++++ Records

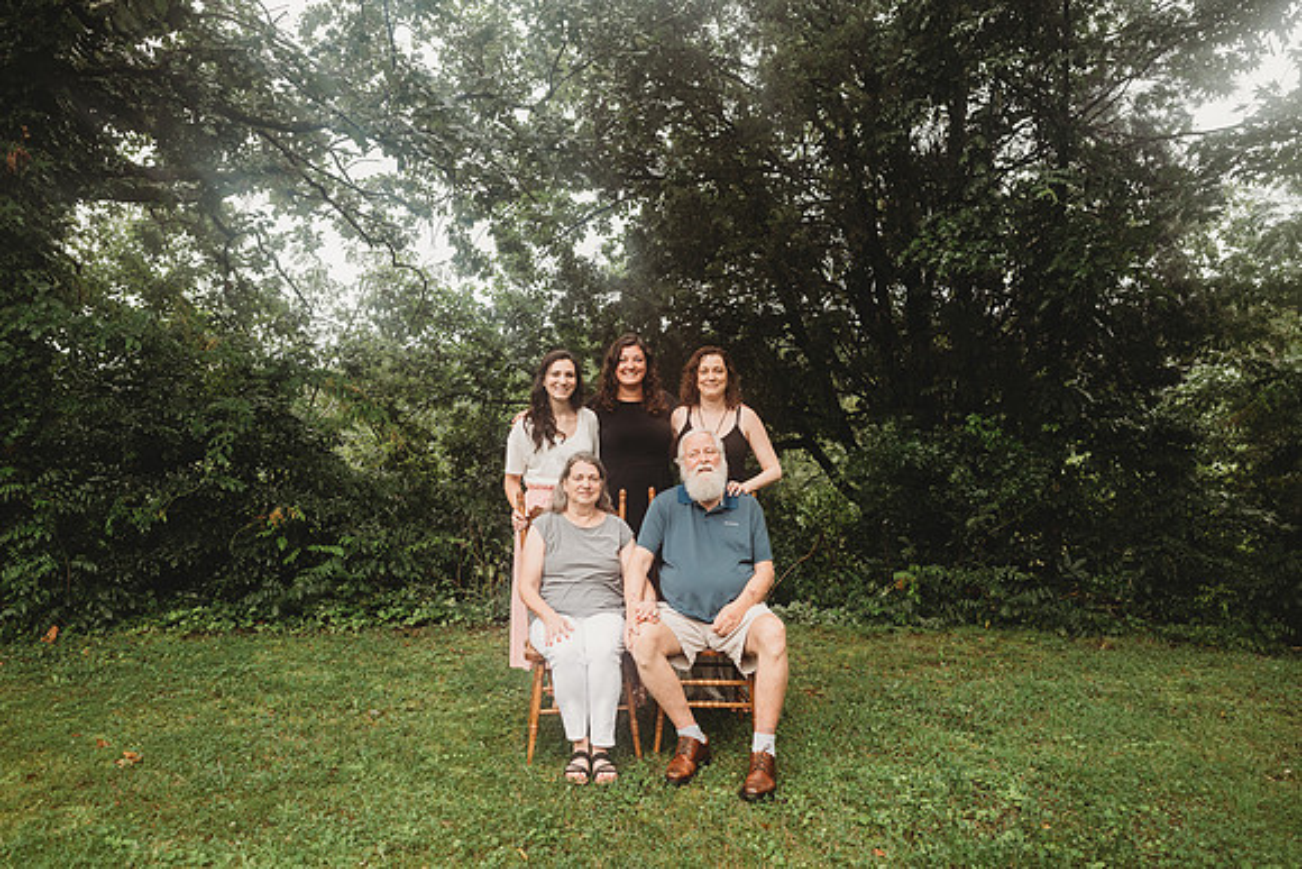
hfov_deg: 71.1
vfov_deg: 51.0
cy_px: 435
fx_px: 911
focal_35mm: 25
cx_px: 633
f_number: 3.5
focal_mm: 24
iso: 400
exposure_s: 1/160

++++++++

= What the task requires =
Give back the records above word for word, minus any image they hold.

= Reply to the task =
hfov_deg: 71.1
vfov_deg: 51.0
cy_px: 435
fx_px: 911
focal_35mm: 25
cx_px: 633
f_number: 3.5
focal_mm: 24
iso: 400
exposure_s: 1/160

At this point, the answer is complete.